Water

Lake found on Mars by scientists

The underground lake is about 20 kms wide and is on Mars’ southern ice cap

 
By DTE Staff
Published: Wednesday 25 July 2018

A new study by Italian scientists has detected a massive underground lake on Mars, raising the possibility of finding more water on the Red Planet, the international news agency AFP has reported.

The study was carried out by a team of scientists from the Istituto Nazionale di Astrofisica in Bologna, Italy, and was published in the US journal, Science.

Lead author Roberto Orosei surveyed a region called Planum Australe, located in the southern ice cap of Mars, from May 2012 until December 2015. He used a radar instrument called the Mars Advanced Radar for Subsurface and Ionosphere Sounding (MARSIS) which is on board the European Space Agency's Mars Express orbiter, which launched in 2003.

MARSIS was designed to find subsurface water by sending radar pulses that penetrate the surface and ice caps.
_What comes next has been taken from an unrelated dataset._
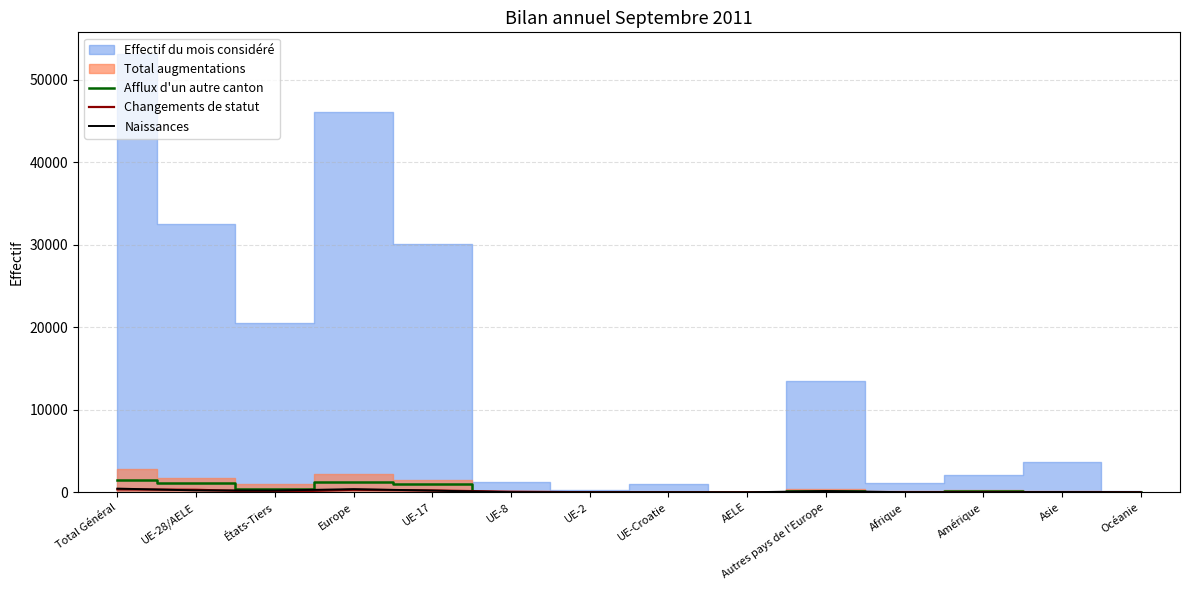

What is the difference between the second highest and minimum values in the Changements de statut series?

311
It "then measures how the radio waves propagate and reflect back to the spacecraft." These reflections "provide scientists with information about what lies beneath the surface."

A total of 29 sets of radar samplings showed a "very sharp change in its associated radar signal," allowing Orosei and his team to map the outlines of the lake.
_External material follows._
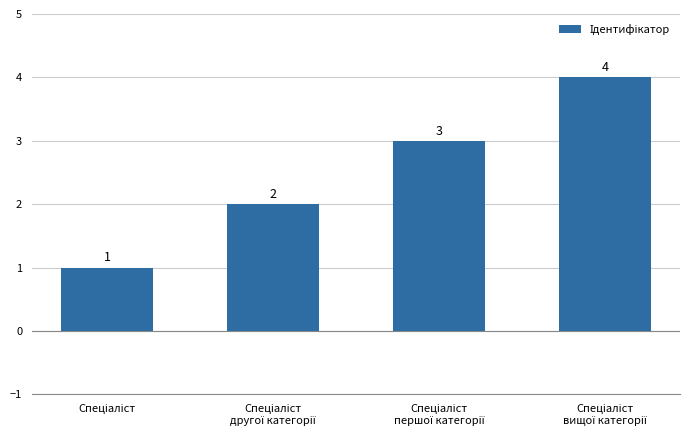

How many values are below 3?

2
The report said that the radar profile of the area was similar to that of lakes of liquid water found beneath the Antarctic and Greenland ice sheets on Earth.

Because it is located beneath the polar ice cap, the temperature in the lake is expected to be below the freezing point of pure water. But salts like magnesium, calcium and sodium already found on Mars could help the water to form a brine, which would lower the melting point to allow the lake to remain liquid.

It was 31 years ago that a study first hypothesized the presence of liquid water at the base of Martian polar caps. Scientists have also confirmed that Mars, which is cold, barren and dry at the moment, was home to plenty of liquid water 3.6 billion years ago.

"This is just one small study area; it is an exciting prospect to think there could be more of these underground pockets of water elsewhere, yet to be discovered," Orosei told CNN.